Around the world, data breaches are a huge problem with both Government and private industry struggling to mitigate the problem of lost data. In the majority of countries companies, that are breached, face even greater penalties as they’re fined for ‘allowing’ the violation. This approach has proven only mildly successful since most firms game the system by weighing potential fines against the risk of a breach.
Here in the UK, a report calling for tougher personal data abuse laws was recently issued by the justice select committee. In it they recommend that courts should have the power to jail people—such as hackers or insiders—who breach the data protection act. Legislation to address the problem is a necessary step. However, the question is: will it work?
To have an impact, any legislation needs to consider that hackers are well-financed, well-organized innovators.
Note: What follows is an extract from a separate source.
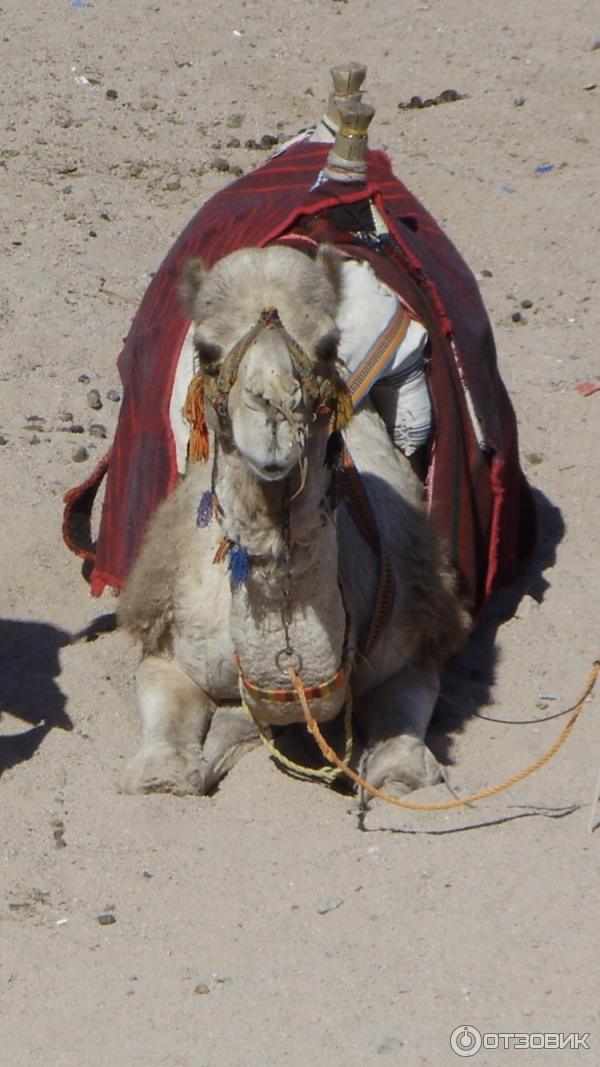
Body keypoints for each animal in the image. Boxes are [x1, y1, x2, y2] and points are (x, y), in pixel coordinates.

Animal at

In fact, to fund their activities, hackers have created mature online exchanges that resemble eBay in structure, except their focus is selling personal and corporate data.
Just a few months ago, a hacker offered to sell full administrative rights to government, military and educational websites for $499. So, for the price of an iPad, you could have purchased the ability to control a military website.
And they’re remarkably well organized. Lulzsec, a hacker team comprised of about eight individuals, proved very effective, hacking the FBI, U.S. Senate and CIA websites. How did they learn the trade? Like many hackers, to stay well trained and organized, they leveraged online forums and chat rooms.
These websites exemplify the spirit of web-based collaboration and education, offering a rich menu of tutorials, advice and technology designed to steal data. Analysis of one forum with 250,000 registered users showed that approximately 25% of discussions were focused on hacking tutorials and techniques — indicating a consistent supply of expertise.
By contrast, the good guys are on a budget — often very tight ones. Whereas hackers live to hack, most companies are retailers, banks, whatever first and security experts a distant second, third or fourth. Slapping them with fines will only encourage gaming the system, like someone speeding on a highway and slowing down if they think the police are near.
In the case of security, companies could evaluate the odds of a breach and the cost of security versus the cost of a fine. To avoid this dynamic requires a prescriptive approach.
The good news is that a template already exists: The credit card industry regulated itself and created the payment card industry data security standard (PCI-DSS). PCI forced companies transacting credit cards to implement the basic elements of data security that were summarized in 12 specific steps.
The impact? A report from Verizon highlighted that 88% (!) of companies breached in 2010 were out of compliance with PCI. It’s a system that’s working.
To be effective, any legislation should be prescriptive and strongly consider the PCI model. PCI can also be a model for legislative innovation. Ohio and Minnesota have both adopted their versions of PCI as models to protect their citizens’ sensitive information.
Another variation surfaced recently when the state of Nevada, beginning on January 1, 2010, became the first state to mandate PCI-DSS compliance for businesses that accept credit cards. In other words, any data collector doing business in Nevada must comply with the version of the PCI-DSS currently in force.
The adoption of PCI-DSS by Nevada combines the best of what the private and public sector do well — the flexibility and innovation of a private-industry standard with the enforceability and visibility of state action.